**What you have to do**
One number, and no other words, should make up the answer: how many lines of the listing contain the string "Questionnaire".

**Data for this task**
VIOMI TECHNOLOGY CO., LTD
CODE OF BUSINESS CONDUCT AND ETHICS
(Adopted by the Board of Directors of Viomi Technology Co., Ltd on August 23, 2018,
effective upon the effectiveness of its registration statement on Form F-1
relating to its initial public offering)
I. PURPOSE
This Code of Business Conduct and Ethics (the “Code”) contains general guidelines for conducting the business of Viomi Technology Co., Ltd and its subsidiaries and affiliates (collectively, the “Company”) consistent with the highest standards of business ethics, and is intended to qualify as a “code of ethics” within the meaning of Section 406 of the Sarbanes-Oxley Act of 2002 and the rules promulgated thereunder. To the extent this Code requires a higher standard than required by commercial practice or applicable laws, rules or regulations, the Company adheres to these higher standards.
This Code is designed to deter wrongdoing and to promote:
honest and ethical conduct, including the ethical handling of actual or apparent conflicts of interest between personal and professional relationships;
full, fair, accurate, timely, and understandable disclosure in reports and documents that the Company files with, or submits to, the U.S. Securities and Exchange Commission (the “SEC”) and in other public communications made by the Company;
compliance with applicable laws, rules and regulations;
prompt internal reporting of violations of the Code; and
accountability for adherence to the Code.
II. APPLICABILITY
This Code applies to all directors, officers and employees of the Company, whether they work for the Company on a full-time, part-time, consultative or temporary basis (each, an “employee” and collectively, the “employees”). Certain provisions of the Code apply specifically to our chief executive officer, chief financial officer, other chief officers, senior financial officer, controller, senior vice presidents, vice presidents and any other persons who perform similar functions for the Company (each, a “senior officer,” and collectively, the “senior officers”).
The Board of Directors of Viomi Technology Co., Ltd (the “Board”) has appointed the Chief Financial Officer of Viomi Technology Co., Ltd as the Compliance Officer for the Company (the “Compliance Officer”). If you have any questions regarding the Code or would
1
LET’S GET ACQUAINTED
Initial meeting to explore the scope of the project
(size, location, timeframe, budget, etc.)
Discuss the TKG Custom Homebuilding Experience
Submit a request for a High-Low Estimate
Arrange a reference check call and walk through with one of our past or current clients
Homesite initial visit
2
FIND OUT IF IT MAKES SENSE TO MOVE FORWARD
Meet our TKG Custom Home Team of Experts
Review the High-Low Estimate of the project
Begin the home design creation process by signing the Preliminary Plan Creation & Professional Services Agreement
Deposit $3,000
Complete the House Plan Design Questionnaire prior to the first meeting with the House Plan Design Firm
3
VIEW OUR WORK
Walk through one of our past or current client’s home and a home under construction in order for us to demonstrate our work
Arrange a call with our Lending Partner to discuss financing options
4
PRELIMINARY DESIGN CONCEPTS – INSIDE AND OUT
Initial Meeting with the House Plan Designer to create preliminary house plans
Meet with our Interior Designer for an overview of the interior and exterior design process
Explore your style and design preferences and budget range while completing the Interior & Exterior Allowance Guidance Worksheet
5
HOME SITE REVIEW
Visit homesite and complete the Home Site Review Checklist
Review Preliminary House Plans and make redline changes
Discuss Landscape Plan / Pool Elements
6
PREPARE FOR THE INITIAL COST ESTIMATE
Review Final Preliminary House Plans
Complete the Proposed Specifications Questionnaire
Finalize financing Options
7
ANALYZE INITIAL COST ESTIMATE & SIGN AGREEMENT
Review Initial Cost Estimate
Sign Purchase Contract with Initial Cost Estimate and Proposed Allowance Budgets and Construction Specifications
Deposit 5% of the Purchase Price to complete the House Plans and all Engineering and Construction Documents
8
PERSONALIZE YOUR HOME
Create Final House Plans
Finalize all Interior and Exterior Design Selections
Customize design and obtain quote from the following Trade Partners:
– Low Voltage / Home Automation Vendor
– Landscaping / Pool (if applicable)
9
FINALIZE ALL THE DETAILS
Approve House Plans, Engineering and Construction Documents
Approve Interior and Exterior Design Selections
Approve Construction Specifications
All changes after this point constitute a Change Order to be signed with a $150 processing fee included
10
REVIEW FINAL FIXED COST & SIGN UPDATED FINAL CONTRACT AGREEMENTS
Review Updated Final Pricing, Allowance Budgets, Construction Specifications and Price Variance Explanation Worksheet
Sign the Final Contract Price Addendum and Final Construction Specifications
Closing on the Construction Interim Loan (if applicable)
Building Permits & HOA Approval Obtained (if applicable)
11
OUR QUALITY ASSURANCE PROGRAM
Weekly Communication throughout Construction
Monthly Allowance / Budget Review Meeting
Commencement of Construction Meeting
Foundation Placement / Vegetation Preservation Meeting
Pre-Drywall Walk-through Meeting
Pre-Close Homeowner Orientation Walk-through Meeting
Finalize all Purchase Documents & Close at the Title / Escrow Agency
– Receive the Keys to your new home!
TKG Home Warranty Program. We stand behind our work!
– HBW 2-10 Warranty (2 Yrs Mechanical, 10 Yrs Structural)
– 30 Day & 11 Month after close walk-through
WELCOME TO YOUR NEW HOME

**Solution to this task**
2